- [WHAT TO WORK ON]:
(A) Summarize the King County home price project in exactly two sentences.
(B) List every claim that the King County home price project sets out to validate.
(C) Please pick up the King County home price project after its final sentence and keep writing it.

# Analysis and Modelling of King County, WA Home Sale Prices

An analysis and model by Luluva Lakdawala, Amanda Potter and Leana Critchell

## Setting the Scene:

This project investigates the factors that determine housing prices in King County, Washington.  Our model and investigation is directed towards first time home buyers who are looking to live in a single family home.  Many factors contribute to real estate sales prices, and we aim to discover what some of these driving factors are. 

### Aims:

This project aims to:
- Investigate some of the features that appear to have a relationship with King County housing sale prices
- Develop a model that predicts housing prices in King County using the features that we identify
- Validate the following claims made by real estate professions:
    - Higher square footage increases home sale price
    - The presence of a nuisance (power lines, traffic noise, airport noise) decreases home sale price
    - Having a porch increases home sale price

### Definitions:

- Single family home:
    - A single family home is defined in this project as a single residence on one lot.  Condos are not included in our analysis/model but townhomes are.

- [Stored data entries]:

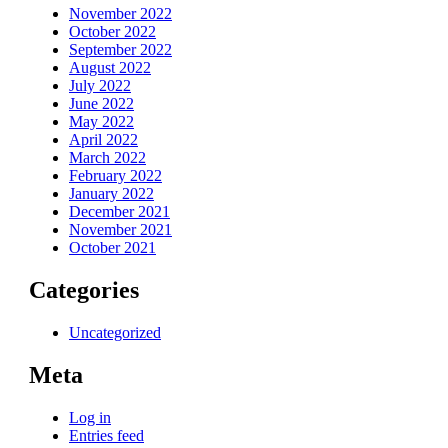
November 2022
October 2022
September 2022
August 2022
July 2022
June 2022
May 2022
April 2022
March 2022
February 2022
January 2022
December 2021
November 2021
October 2021
Categories
Uncategorized
Meta
Log in
Entries feed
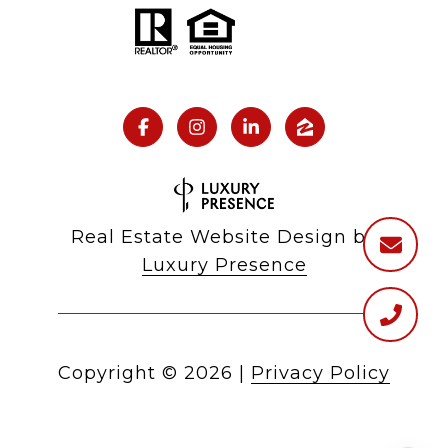
Real Estate Website Design by
Luxury Presence
Copyright ©
2026
|
Privacy Policy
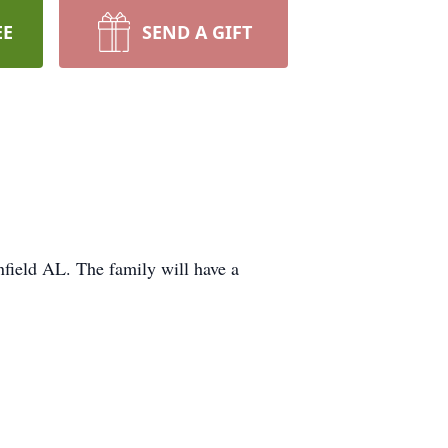
EE
SEND A GIFT
field AL. The family will have a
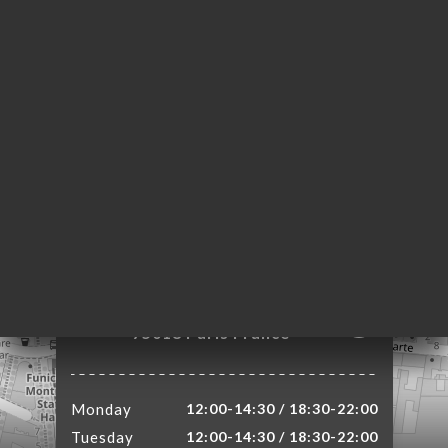
ME
OK
LERY
IEWS
NU
TACT
4 Rue Lamarck
75018 Paris France
Monday
12:00-14:30 / 18:30-22:00
Tuesday
12:00-14:30 / 18:30-22:00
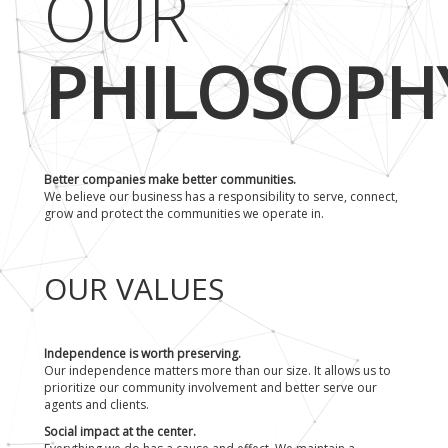
OUR
PHILOSOPH
Better companies make better communities.
We believe our business has a responsibility to serve, connect,
grow and protect the communities we operate in.
OUR VALUES
Independence is worth preserving.
Our independence matters more than our size. It allows us to
prioritize our community involvement and better serve our
agents and clients.
Social impact at the center.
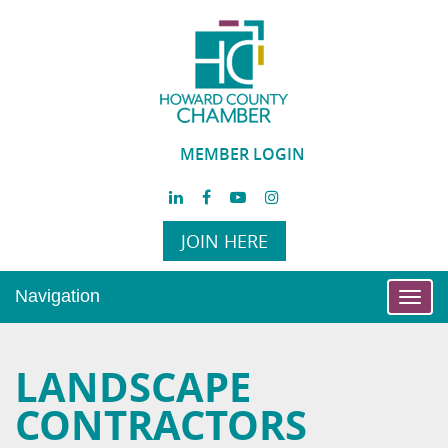
MEMBER LOGIN
JOIN HERE
Navigation
Toggl
navig
LANDSCAPE
CONTRACTORS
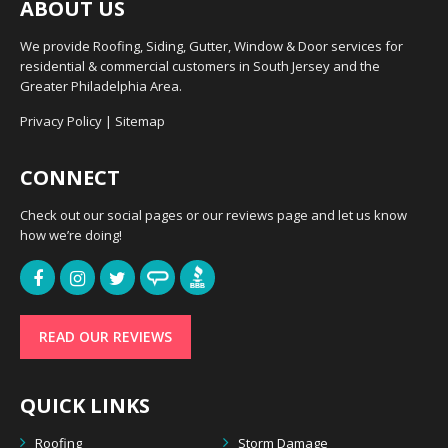
ABOUT US
We provide Roofing, Siding, Gutter, Window & Door services for
residential & commercial customers in South Jersey and the
Greater Philadelphia Area.
Privacy Policy
|
Sitemap
CONNECT
Check out our social pages or our reviews page and let us know
how we’re doing!
READ OUR REVIEWS
QUICK LINKS
Roofing
Storm Damage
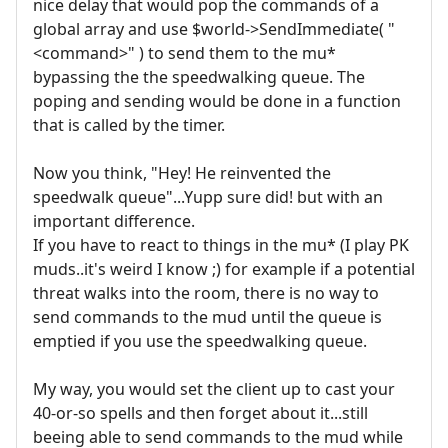
nice delay that would pop the commands of a
global array and use $world->SendImmediate( "
<command>" ) to send them to the mu*
bypassing the the speedwalking queue. The
poping and sending would be done in a function
that is called by the timer.
Now you think, "Hey! He reinvented the
speedwalk queue"...Yupp sure did! but with an
important difference.
If you have to react to things in the mu* (I play PK
muds..it's weird I know ;) for example if a potential
threat walks into the room, there is no way to
send commands to the mud until the queue is
emptied if you use the speedwalking queue.
My way, you would set the client up to cast your
40-or-so spells and then forget about it...still
beeing able to send commands to the mud while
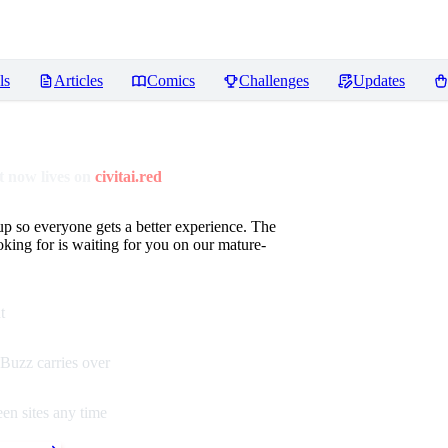
ls
Articles
Comics
Challenges
Updates
 now lives on
civitai.red
up so everyone gets a better experience. The
oking for is waiting for you on our mature-
t
Buzz carries over
en sites any time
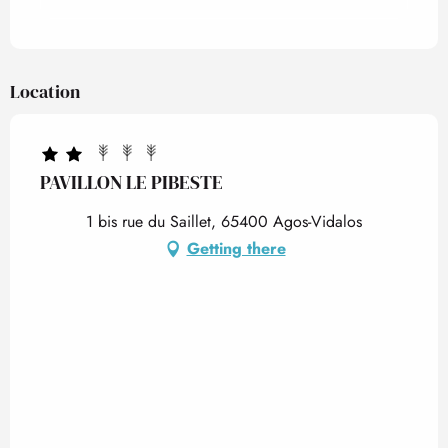
Location
PAVILLON LE PIBESTE
1 bis rue du Saillet, 65400 Agos-Vidalos
Getting there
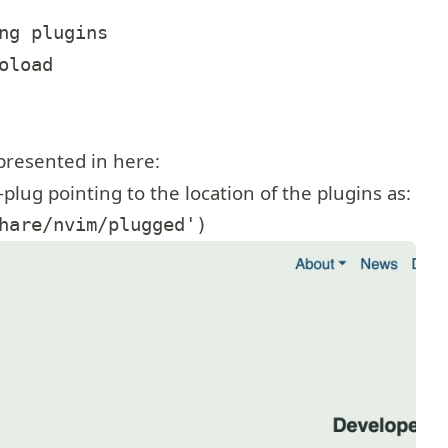
ng plugins

load

 presented in here:
-plug
pointing to the location of the plugins as:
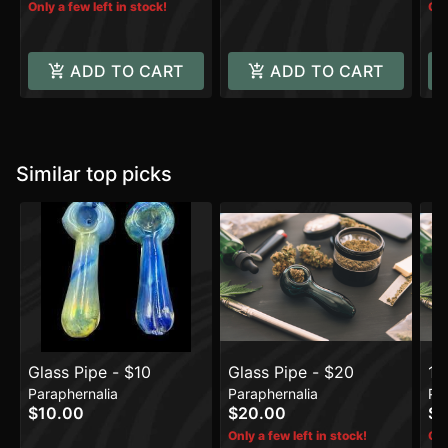
Only a few left in stock!
Onl
ADD TO CART
ADD TO CART
Similar top picks
Glass Pipe - $10
Glass Pipe - $20
14
Paraphernalia
Paraphernalia
Pa
$10.00
$20.00
$1
Only a few left in stock!
Onl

- [ANSWERS TO THE EXERCISE]:
(A) This project examines what drives home sale prices in King County, Washington, with first-time buyers looking for a single family home in mind, and sets out to identify price-related features and build a model that predicts prices from them. It also tests claims from real estate professionals that more square footage and a porch raise sale prices while nuisances such as power lines, traffic noise and airport noise lower them, and it counts townhomes but not condos as single family homes.

(B)
- Higher square footage increases home sale price
- The presence of a nuisance (power lines, traffic noise, airport noise) decreases home sale price
- Having a porch increases home sale price

(C)
- First-time home buyers:
    - Home buyers who are making their first ever home purchase.  We have made the assumption in our analysis that first-time home buyers will not typically buy homes greater than $2.5million 
- Model:
    - The term model referred to through this project is in reference to the linear regression model which we build to explain the variance in home sale prices
- Features:
    - Features refer to the independent variables we choose for our model to help predict sale prices
- Target:
    - Sale Price is our target variable which our model aims to predict

### Data:

The data used in this project is from the King County Department of Assessments website and can be found [here](https://info.kingcounty.gov/assessor/DataDownload/default.aspx).  From this link, you can find the files/tables that were used in this project:
- Real Property Sales
- Parcel
- Residential Building
- Lookup

Our analysis was only looking at the most recent data from 2019 so the data was filtered to this accordingly. 

Additional information about the table identifiers can be found [here](https://www5.kingcounty.gov/sdc/Metadata.aspx?Layer=parcel#AttributeInfo).

### Analysis Takeaways, Future Investigations and Recommendations:

- Our analysis finds square footage of total living area, porch and deck, bathroom count, building grade and township to be some of the more significant driving factors of home sale prices.
- We find that a higher square footage does increase home sale prices in King County
- We find that the presence of nuisances has little affect on home sale prices in King County
- We find that having a porch does increase the home sale price in King County
- Is there a large difference in pricing when looking at condominiums?
- What are the drivers of price in the upper bounds of the market?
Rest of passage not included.